• **Collected data entries**:
%%

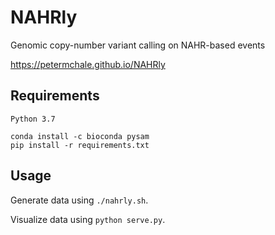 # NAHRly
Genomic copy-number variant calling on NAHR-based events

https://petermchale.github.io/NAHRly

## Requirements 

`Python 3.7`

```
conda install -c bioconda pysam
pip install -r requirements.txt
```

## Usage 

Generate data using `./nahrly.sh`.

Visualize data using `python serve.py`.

%%

What lines in the entries above include the string "using"? Return each one.

Generate data using `./nahrly.sh`.
Visualize data using `python serve.py`.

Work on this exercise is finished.